At The Hill, Cameron Joseph writes that Jeb Bush may have some problems in the Iowa caucuses:
And just after he announced this week he’s “actively exploring” a president bid, some Iowa activists are already torching Bush’s credentials.
“He's on the wrong side of every issue that matters most to conservatives right now,” said Steve Deace, an influential Des Moines-based conservative radio host.
Deace ripped Bush for his support for immigration reform and Common Core education standards as apostates to the conservative cause before saying he’d “bet my mortgage” against Bush performing well in Iowa.
“He's not just for amnesty, he's an apostle for it. He's a pitchman for Common Core, and there's more organized conservative opposition to Common Core on the ground than anything besides ObamaCare,” he said. “He offers nothing, truly nothing. I don't know why any who's even a modicum of a conservative would vote for him.”
...At The San Jose Mercury News, Josh Richman writes that Carly Fiorina is considering a presidential run, despite losing her only campaign, the 2010 California Senate race.
Many in the state are skeptical whether Bush is ready for a crowded Republican field of candidates — including others competing for the “establishment” mantle, like New Jersey Gov. Chris Christie, Florida Sen. Marco Rubio, Louisiana Gov. Bobby Jindal, Texas Gov. Rick Perry, Wisconsin Gov. Scott Walker and others who may be able to appeal to center-right voters.
Her business record is a matter of contention, too. As she reshaped HP to cope with the dot-com bubble's collapse, the company's stock value declined considerably and the board forced her resignation in 2005.
"She actually had a pretty decent vision" of reinventing HP with a richer set of consumer electronics supported by the company's own services, said tech analyst Rob Enderle. "The problem was, she didn't understand the underlying components, so executing that vision became problematic."
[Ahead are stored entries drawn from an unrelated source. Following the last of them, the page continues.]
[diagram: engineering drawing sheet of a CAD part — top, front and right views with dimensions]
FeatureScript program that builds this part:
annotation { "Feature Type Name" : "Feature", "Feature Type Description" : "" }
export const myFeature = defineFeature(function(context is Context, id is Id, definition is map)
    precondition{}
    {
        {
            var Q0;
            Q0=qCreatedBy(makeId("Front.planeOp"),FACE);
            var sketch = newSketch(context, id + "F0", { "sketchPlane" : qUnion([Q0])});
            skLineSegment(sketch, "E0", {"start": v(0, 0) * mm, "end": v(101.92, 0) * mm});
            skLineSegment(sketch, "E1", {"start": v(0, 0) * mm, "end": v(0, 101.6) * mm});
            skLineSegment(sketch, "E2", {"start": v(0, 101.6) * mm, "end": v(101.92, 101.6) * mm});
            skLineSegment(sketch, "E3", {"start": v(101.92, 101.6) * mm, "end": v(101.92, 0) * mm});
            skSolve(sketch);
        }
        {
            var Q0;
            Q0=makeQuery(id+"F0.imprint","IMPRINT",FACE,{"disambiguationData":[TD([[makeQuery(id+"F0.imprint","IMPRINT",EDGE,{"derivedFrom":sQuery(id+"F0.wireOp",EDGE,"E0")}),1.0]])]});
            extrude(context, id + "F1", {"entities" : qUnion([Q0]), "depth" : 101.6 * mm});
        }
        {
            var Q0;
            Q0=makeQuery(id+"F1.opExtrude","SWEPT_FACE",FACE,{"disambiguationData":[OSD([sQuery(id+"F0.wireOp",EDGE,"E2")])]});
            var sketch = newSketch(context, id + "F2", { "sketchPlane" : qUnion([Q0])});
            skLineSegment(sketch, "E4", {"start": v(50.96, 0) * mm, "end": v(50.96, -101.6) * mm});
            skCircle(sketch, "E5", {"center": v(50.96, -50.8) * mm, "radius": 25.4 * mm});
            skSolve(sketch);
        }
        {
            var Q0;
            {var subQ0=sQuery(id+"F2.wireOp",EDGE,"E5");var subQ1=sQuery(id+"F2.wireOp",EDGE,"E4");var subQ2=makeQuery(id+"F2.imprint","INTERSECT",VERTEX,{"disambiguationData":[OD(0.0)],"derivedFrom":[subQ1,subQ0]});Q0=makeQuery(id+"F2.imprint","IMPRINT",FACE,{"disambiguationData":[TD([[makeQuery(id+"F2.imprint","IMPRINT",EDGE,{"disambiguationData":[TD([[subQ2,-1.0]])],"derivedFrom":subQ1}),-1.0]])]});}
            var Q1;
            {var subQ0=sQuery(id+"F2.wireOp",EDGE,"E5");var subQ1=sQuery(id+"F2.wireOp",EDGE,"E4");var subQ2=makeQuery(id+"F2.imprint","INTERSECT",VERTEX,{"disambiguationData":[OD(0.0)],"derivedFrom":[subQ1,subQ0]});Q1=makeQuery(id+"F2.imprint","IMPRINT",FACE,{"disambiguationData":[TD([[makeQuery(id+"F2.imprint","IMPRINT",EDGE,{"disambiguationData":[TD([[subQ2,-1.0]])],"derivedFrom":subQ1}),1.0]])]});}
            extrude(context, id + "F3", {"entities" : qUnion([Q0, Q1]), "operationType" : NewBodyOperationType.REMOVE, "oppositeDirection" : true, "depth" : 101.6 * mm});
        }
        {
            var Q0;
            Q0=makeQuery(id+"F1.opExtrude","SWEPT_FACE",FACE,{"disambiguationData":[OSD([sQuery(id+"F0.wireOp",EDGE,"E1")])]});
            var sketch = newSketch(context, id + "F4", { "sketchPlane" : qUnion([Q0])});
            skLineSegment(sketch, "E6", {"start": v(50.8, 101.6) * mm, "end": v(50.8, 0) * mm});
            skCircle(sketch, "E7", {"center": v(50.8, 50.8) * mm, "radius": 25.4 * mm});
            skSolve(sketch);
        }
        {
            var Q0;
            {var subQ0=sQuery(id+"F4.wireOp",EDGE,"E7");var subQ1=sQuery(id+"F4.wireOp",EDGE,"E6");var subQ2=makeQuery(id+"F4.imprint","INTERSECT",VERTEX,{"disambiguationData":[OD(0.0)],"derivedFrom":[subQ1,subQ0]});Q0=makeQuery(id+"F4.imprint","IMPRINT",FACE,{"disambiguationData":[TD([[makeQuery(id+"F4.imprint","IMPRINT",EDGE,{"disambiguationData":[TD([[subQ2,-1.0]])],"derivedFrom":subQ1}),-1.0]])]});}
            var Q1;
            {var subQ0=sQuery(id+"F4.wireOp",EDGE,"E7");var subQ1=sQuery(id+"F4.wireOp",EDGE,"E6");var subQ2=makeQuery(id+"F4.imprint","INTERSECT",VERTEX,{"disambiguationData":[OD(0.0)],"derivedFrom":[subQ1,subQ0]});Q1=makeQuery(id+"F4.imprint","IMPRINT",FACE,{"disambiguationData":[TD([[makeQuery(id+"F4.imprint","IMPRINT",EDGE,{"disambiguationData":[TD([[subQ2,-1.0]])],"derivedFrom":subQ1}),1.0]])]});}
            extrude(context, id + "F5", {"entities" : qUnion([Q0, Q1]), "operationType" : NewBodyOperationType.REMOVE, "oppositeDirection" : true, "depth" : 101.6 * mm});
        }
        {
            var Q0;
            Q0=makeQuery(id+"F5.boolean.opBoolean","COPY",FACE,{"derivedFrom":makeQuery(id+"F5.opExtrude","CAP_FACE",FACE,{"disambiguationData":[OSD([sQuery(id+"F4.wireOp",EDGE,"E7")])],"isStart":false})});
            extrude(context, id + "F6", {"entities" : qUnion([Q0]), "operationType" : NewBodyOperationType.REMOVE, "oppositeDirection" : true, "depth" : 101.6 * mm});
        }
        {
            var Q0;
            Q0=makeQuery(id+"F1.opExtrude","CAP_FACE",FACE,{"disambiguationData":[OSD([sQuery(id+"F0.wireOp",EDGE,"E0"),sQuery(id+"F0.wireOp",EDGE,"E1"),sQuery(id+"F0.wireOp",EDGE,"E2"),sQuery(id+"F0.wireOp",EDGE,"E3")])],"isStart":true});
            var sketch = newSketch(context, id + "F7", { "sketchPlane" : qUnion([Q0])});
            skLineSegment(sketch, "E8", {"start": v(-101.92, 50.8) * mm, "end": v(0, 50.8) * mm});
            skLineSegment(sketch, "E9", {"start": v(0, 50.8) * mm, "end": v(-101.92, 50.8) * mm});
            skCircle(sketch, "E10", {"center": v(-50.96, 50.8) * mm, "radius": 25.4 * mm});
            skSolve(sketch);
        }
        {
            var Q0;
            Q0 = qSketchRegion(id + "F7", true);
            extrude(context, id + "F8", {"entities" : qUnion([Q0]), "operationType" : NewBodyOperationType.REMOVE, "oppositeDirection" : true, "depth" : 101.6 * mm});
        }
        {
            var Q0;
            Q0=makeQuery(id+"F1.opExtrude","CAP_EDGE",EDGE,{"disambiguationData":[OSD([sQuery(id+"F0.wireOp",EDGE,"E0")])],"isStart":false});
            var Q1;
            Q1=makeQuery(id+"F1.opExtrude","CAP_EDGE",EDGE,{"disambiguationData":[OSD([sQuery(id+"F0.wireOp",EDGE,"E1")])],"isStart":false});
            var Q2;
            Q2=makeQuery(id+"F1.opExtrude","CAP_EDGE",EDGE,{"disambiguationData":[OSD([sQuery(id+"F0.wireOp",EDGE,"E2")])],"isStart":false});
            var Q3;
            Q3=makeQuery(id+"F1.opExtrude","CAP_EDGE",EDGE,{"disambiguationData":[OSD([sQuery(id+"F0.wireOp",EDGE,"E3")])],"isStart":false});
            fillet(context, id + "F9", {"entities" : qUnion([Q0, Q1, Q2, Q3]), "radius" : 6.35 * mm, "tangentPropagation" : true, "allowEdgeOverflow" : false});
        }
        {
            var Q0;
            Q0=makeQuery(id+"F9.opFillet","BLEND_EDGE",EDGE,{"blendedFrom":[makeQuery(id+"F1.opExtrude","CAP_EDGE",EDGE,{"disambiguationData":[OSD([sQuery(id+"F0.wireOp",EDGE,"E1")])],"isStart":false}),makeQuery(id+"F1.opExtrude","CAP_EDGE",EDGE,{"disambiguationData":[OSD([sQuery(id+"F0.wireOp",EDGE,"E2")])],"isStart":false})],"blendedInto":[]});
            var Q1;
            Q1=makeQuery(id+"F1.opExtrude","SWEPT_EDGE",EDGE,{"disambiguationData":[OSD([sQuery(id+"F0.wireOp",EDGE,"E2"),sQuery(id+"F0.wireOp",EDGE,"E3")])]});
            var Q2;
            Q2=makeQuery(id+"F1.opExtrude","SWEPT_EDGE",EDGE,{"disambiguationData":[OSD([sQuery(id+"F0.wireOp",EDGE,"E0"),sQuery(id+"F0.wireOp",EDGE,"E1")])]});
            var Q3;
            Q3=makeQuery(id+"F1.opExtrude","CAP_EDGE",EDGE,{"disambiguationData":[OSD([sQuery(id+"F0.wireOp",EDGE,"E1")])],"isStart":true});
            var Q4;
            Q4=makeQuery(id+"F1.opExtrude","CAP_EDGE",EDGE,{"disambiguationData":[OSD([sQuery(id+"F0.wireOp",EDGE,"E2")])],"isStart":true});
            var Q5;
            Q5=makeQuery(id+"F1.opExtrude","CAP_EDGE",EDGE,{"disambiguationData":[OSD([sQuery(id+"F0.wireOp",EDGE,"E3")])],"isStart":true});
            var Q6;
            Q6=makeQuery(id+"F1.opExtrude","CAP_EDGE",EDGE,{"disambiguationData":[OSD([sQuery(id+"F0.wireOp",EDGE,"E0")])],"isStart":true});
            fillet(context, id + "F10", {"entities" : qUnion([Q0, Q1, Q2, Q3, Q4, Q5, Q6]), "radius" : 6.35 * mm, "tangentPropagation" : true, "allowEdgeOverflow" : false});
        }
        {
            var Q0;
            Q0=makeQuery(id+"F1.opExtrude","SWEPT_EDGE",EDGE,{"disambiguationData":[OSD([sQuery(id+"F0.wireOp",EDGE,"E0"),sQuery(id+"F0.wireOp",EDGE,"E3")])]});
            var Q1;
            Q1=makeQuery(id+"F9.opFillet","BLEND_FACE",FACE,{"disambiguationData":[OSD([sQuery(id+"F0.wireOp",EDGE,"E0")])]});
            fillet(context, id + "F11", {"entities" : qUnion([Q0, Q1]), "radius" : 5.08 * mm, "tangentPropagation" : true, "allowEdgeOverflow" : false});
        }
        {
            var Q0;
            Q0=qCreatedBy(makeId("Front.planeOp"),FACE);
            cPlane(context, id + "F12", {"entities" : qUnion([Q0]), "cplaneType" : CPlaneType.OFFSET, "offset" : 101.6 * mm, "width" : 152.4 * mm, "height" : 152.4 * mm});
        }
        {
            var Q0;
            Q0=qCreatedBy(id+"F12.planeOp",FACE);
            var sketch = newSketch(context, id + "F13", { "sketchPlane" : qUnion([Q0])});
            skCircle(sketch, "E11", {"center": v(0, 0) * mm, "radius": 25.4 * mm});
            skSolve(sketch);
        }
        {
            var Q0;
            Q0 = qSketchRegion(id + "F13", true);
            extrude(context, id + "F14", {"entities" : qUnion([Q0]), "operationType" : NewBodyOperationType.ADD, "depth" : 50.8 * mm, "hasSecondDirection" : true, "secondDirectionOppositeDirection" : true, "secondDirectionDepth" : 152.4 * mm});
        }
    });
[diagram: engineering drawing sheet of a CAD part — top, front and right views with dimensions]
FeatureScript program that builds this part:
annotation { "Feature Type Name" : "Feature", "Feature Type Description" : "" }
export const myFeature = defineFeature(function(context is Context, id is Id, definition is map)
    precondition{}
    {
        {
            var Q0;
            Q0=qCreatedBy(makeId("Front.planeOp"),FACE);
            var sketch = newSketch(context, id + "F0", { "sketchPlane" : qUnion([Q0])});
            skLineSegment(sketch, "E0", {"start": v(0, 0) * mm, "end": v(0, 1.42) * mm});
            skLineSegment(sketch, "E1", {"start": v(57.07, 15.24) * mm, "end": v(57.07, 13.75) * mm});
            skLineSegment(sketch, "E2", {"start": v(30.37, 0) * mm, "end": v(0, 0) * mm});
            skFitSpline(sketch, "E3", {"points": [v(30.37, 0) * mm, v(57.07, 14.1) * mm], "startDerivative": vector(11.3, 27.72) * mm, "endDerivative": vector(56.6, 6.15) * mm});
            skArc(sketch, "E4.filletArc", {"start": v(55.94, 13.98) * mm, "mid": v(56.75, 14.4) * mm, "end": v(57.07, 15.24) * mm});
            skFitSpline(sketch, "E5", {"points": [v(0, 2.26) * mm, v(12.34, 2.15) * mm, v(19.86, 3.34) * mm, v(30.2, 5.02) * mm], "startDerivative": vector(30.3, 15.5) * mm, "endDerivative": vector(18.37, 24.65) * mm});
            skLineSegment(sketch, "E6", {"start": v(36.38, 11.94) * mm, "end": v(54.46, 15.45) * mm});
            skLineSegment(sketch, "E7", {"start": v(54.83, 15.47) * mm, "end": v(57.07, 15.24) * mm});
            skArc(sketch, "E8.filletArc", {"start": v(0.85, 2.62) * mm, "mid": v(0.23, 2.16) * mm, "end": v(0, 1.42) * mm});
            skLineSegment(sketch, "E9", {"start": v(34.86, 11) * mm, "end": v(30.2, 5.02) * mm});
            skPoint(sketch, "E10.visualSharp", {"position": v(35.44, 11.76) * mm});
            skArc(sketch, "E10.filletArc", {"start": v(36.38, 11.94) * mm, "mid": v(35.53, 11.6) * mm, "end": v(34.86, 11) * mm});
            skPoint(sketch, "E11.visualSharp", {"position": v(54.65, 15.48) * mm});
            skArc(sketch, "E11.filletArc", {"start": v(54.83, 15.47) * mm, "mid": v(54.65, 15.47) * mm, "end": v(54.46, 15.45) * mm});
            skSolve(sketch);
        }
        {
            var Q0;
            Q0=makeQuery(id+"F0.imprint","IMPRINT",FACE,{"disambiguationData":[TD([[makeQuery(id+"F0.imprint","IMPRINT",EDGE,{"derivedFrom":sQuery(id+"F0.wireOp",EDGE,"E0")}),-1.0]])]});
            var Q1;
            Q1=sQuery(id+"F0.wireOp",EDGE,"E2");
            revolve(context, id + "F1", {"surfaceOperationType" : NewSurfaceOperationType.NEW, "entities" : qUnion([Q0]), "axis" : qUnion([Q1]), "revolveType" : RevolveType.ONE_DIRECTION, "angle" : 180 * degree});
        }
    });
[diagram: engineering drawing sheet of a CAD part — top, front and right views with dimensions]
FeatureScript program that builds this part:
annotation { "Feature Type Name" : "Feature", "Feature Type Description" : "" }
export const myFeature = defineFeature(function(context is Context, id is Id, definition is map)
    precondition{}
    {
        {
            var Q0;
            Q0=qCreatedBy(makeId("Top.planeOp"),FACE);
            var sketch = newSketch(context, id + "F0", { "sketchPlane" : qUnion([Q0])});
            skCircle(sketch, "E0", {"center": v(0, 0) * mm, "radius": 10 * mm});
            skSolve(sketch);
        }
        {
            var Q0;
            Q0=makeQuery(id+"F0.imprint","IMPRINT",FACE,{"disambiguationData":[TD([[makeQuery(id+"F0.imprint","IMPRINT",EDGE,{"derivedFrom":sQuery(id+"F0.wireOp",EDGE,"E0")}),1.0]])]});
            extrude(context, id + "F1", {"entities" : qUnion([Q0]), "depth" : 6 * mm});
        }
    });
HP's board also didn't appreciate how much time Fiorina spent focused on President George W. Bush's 2004 re-election campaign instead of on the struggling tech giant, Enderle said. "Her history and job experience are going to kill her, but in terms of performance in front of an audience, she's in (Sarah) Palin's class and probably has a lot more depth. She's very fast on her feet."
"From an entertainment standpoint, I hope she runs," he said. "I don't think she stands a chance of winning, though."